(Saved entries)
+ + +

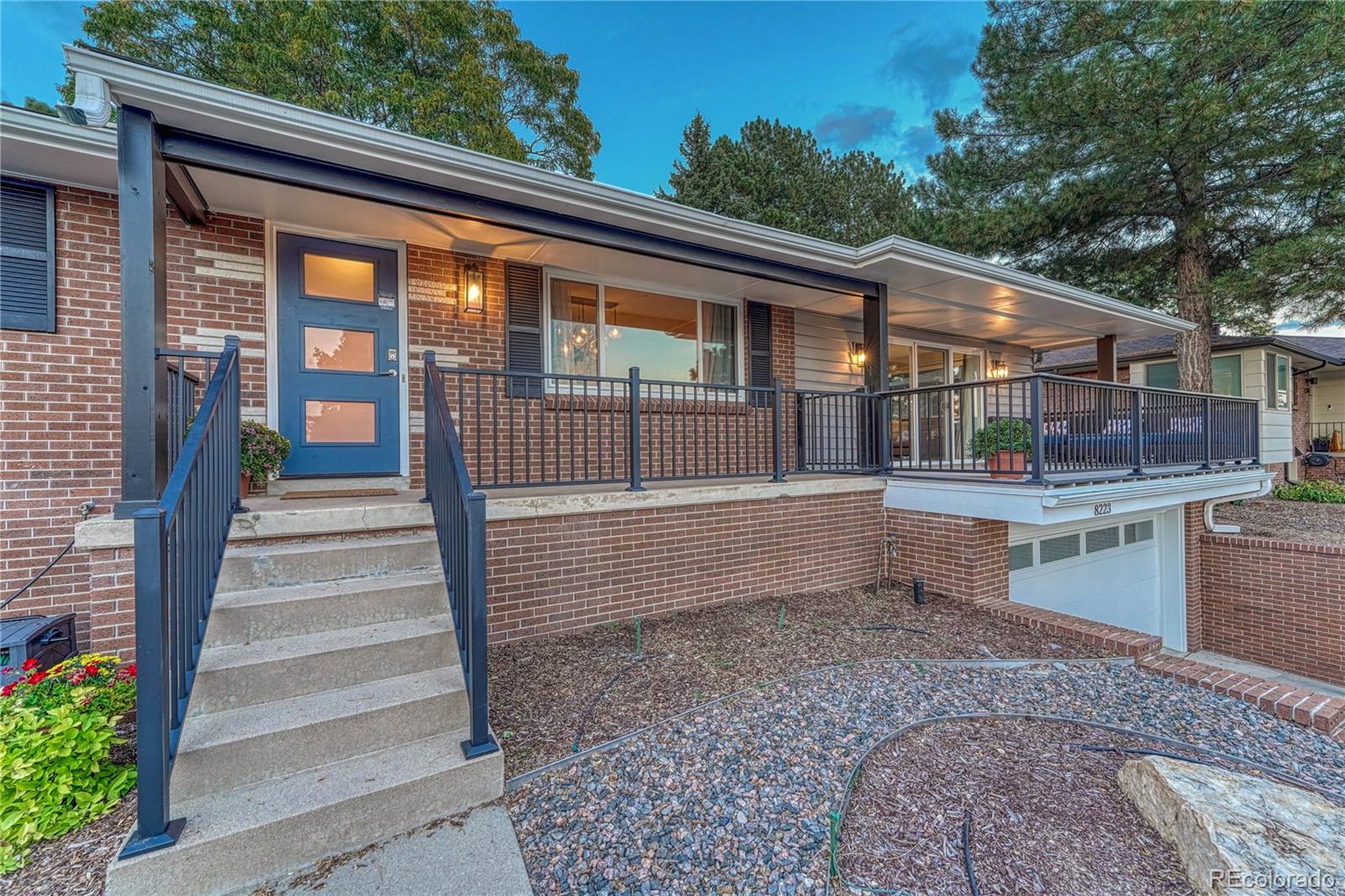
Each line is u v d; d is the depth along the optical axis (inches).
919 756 100.3
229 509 113.7
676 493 174.6
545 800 87.9
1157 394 235.6
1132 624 298.7
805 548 204.5
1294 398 526.6
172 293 159.3
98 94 104.4
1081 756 102.7
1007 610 182.5
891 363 335.9
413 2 478.3
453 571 102.6
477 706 88.4
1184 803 79.1
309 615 104.1
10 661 123.6
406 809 81.6
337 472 179.6
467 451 197.0
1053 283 255.8
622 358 233.6
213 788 79.0
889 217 663.1
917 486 212.7
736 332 263.0
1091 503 187.8
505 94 555.8
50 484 144.5
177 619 76.4
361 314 183.9
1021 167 384.8
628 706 115.8
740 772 94.0
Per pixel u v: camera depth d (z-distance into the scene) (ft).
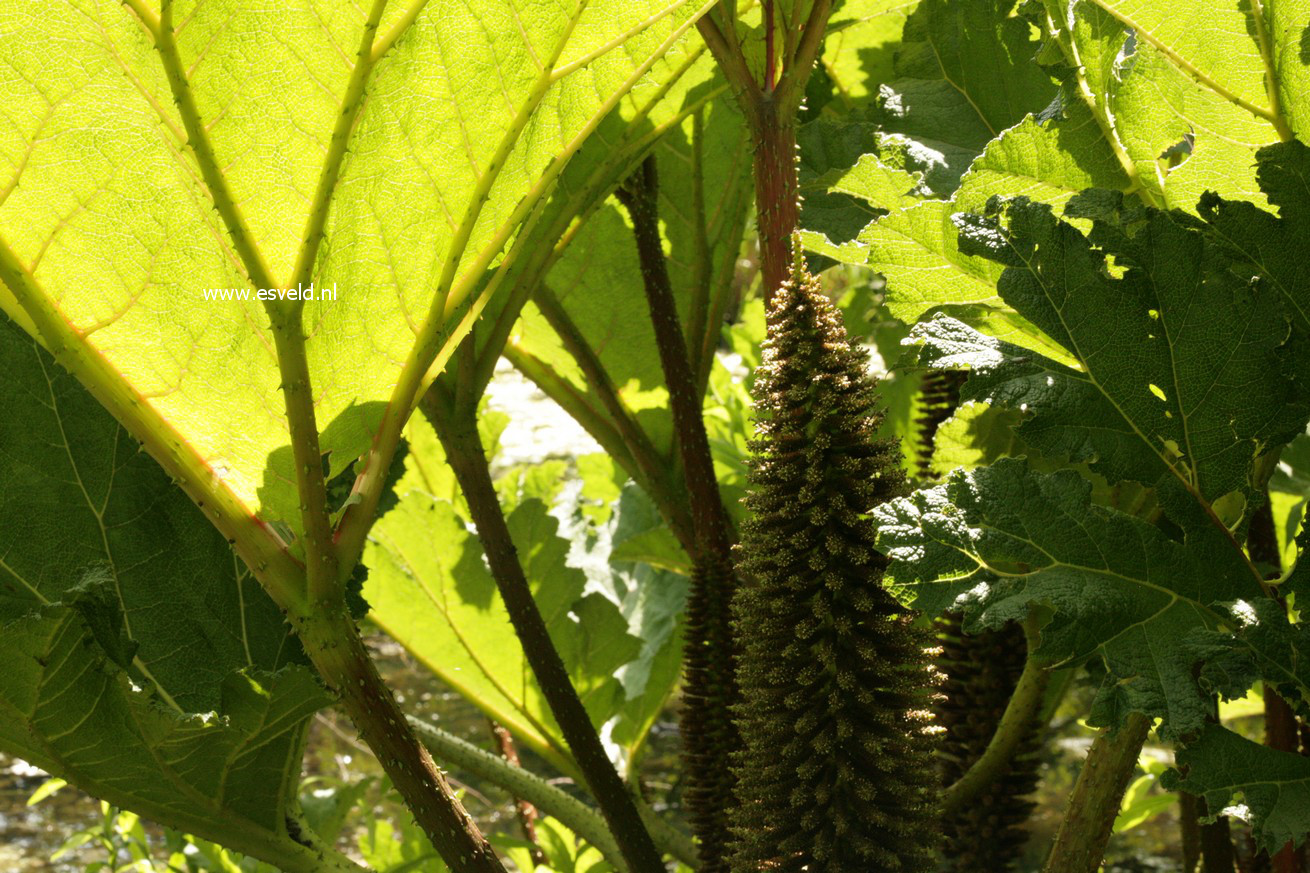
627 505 19.56
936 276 13.89
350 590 14.62
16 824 39.42
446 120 13.25
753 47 15.23
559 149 13.53
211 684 14.53
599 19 13.26
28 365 14.40
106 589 13.52
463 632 16.66
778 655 13.52
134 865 19.12
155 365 13.43
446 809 13.71
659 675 17.02
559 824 17.16
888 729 13.46
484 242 13.55
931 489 13.32
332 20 12.98
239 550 13.61
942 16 15.79
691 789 14.61
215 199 13.16
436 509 16.55
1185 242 13.41
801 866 13.46
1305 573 13.35
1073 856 13.82
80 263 13.26
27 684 13.52
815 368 13.51
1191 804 16.72
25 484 14.39
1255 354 13.37
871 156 14.82
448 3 13.06
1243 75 13.82
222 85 13.02
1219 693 13.09
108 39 12.92
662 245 16.47
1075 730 41.73
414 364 13.56
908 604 13.20
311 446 13.44
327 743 41.75
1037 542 13.25
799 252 13.53
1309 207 13.53
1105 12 14.05
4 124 13.00
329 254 13.30
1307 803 13.06
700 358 16.51
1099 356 13.44
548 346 16.61
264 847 14.15
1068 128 14.15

+ + +

→ Task to carry out:
Without including any picture, retype the entries exactly.

→ Answer to this problem:
Each line is u v d; d is the depth along the optical axis (inches).
919 756 100.3
229 509 113.7
676 493 174.6
545 800 87.9
1157 394 235.6
1132 624 298.7
805 548 204.5
1294 398 526.6
172 293 159.3
98 94 104.4
1081 756 102.7
1007 610 182.5
891 363 335.9
413 2 478.3
453 571 102.6
477 706 88.4
1184 803 79.1
309 615 104.1
10 661 123.6
406 809 81.6
337 472 179.6
467 451 197.0
1053 283 255.8
622 358 233.6
213 788 79.0
889 217 663.1
917 486 212.7
736 332 263.0
1091 503 187.8
505 94 555.8
50 484 144.5
177 619 76.4
361 314 183.9
1021 167 384.8
628 706 115.8
740 772 94.0
Per pixel u v: camera depth d (z-distance into the scene) (ft).
627 505 19.56
936 276 13.89
350 590 14.62
16 824 39.42
446 120 13.25
753 47 15.23
559 149 13.53
211 684 14.53
599 19 13.26
28 365 14.40
106 589 13.52
463 632 16.66
778 655 13.52
134 865 19.12
155 365 13.43
446 809 13.71
659 675 17.02
559 824 17.16
888 729 13.46
484 242 13.55
931 489 13.32
332 20 12.98
239 550 13.61
942 16 15.79
691 789 14.61
215 199 13.16
436 509 16.55
1185 242 13.41
801 866 13.46
1305 573 13.35
1073 856 13.82
80 263 13.26
27 684 13.52
815 368 13.51
1191 804 16.72
25 484 14.39
1255 354 13.37
871 156 14.82
448 3 13.06
1243 75 13.82
222 85 13.02
1219 693 13.09
108 39 12.92
662 245 16.47
1075 730 41.73
414 364 13.56
908 604 13.20
311 446 13.44
327 743 41.75
1037 542 13.25
799 252 13.53
1309 207 13.53
1105 12 14.05
4 124 13.00
329 254 13.30
1307 803 13.06
700 358 16.51
1099 356 13.44
548 346 16.61
264 847 14.15
1068 128 14.15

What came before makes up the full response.